Así pues, ¿por qué tanta gente cree que suceden cosas misteriosas
cuando la Luna se ve entera? En España, el 65% de los ciudadanos piensa
que la fase lunar afecta al comportamiento. Esto es así porque la
memoria es engañosa. Además, buscamos patrones y, de encontrar uno,
éste se asienta con facilidad en nuestro cerebro, pero conocer un caso
concreto no significa que se trate de un factor generalizado. Como
afirmaba Richard Feynman, sencillamente no computamos los casos en los
que no hay sincronicidad. Recordamos solamente aquellos en los que sí
la ha habido, con lo que establecemos un sesgo.
Volviendo a las mareas, se puede explicar la influencia de la Luna
gracias a las leyes expuestas por Newton en el siglo XVII. Según el
físico inglés, la fuerza de atracción gravitatoria que ejercen dos
cuerpos entre sí es directamente proporcional a su masa e inversamente
proporcional a la distancia que los separa. Es decir, cuanto más
grandes son dos cuerpos más se atraen; cuanto más alejados están,
menos. Por tanto, la Luna se siente menos atraída y atrae menos en el
caso del Mediterráneo que en el del Pacífico y, por supuesto, en el de
cualquiera de nosotros, de masa mucho menor y, por tanto, irrelevante.

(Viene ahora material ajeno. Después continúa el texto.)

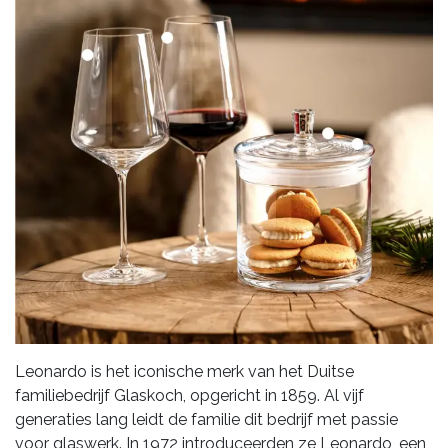
Leonardo is het iconische merk van het Duitse
familiebedrijf Glaskoch, opgericht in 1859. Al vijf
generaties lang leidt de familie dit bedrijf met passie
voor glaswerk. In 1972 introduceerden ze Leonardo, een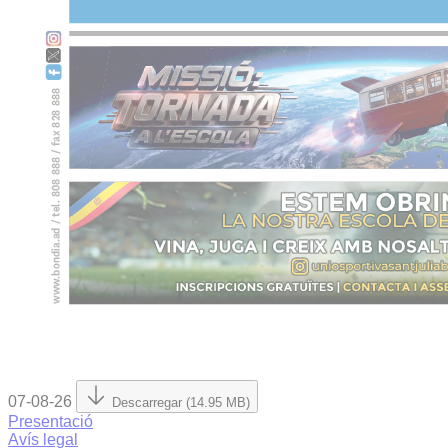
07-08-26
Descarregar (14.95 MB)
Presentació
Avís legal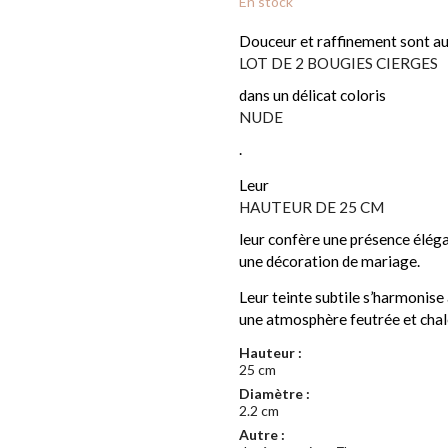
En stock
Douceur et raffinement sont au
LOT DE 2 BOUGIES CIERGES
dans un délicat coloris
NUDE
.
Leur
HAUTEUR DE 25 CM
leur confère une présence élégan
une décoration de mariage.
Leur teinte subtile s’harmonise
une atmosphère feutrée et chal
Hauteur :
25 cm
Diamètre :
2.2 cm
Autre :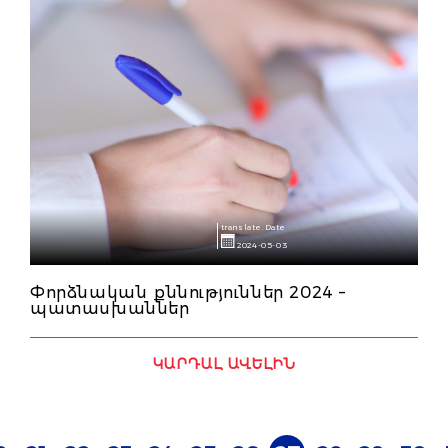
translate.Date
2024-05-03
Փորձնական քննություններ 2024 –
պատասխաններ
ԿԱՐԴԱԼ ԱՎԵԼԻՆ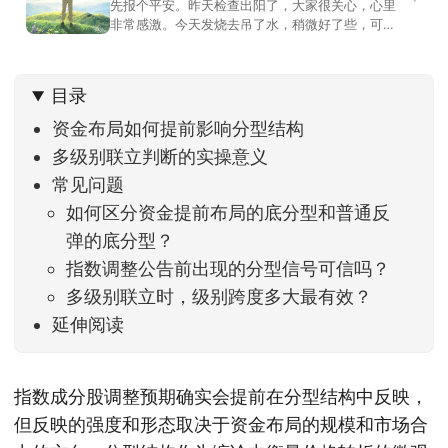
先报个平安。昨天检查出阳了，大家很关心，心里
非常感激。今天发烧去吊了水，稍微好了些，可没
什么胃口，吃不下东西。估计下次直播脸上又要少
几两肉，上镜看上去会再瘦一些。不过今天市场倒
是蛮照顾我的，没太让人操心。成交额稳稳踩在2.5
目录
万亿以上，涨跌比虽然只有2789比2590，乍看上
去相差不大，但细看下来，跌幅超过3%的只有不到
资金布局如何提前影响分型结构
多级别联立判断的实操意义
常见问题
如何区分资金提前布局的底分型和普通反
弹的底分型？
指数调整公告前出现的分型信号可信吗？
多级别联立时，级别跨度多大最有效？
延伸阅读
指数成分股调整预期确实会提前在分型结构中反映，
但反映的强度和形态取决于资金布局的规模和市场合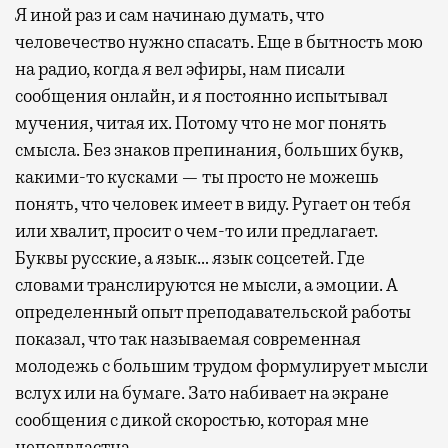
Я иной раз и сам начинаю думать, что
человечество нужно спасать. Еще в бытность мою
на радио, когда я вел эфиры, нам писали
сообщения онлайн, и я постоянно испытывал
мучения, читая их. Потому что не мог понять
смысла. Без знаков препинания, больших букв,
какими-то кусками — ты просто не можешь
понять, что человек имеет в виду. Ругает он тебя
или хвалит, просит о чем-то или предлагает.
Буквы русские, а язык… язык соцсетей. Где
словами транслируются не мысли, а эмоции. А
определенный опыт преподавательской работы
показал, что так называемая современная
молодежь с большим трудом формулирует мысли
вслух или на бумаге. Зато набивает на экране
сообщения с дикой скоростью, которая мне
неподвластна.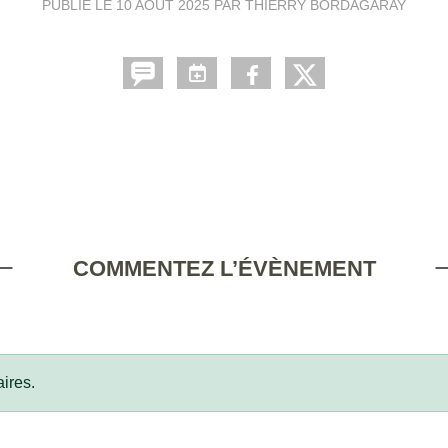
PUBLIÉ LE
10 AOÛT 2025
PAR THIERRY BORDAGARAY
COMMENTEZ L’ÉVÈNEMENT
ires.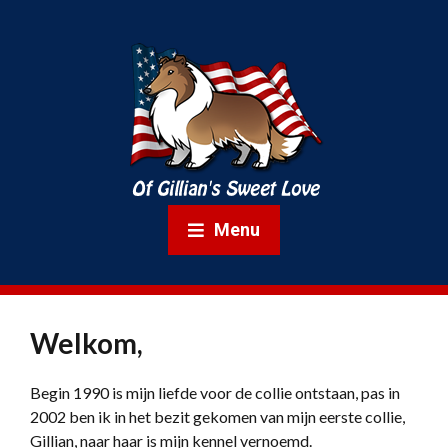
Menu
Welkom,
Begin 1990 is mijn liefde voor de collie ontstaan, pas in
2002 ben ik in het bezit gekomen van mijn eerste collie,
Gillian, naar haar is mijn kennel vernoemd.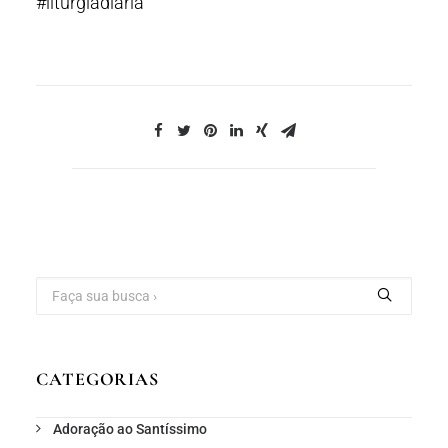
#liturgiadiaria
CATEGORIAS
Adoração ao Santíssimo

Además, la gravedad lunar no existe únicamente cuando hay
plenilunio. Que veamos sólo una parte del satélite durante unas semanas
al mes, no implica que no esté entero. No es más que un juego entre la
luz del Sol, la propia Luna, que la refleja, y la Tierra, que hace las
sombras. Un maravilloso juego de luces y sombras cuya comprensión no
disminuye la belleza del Universo que nos rodea.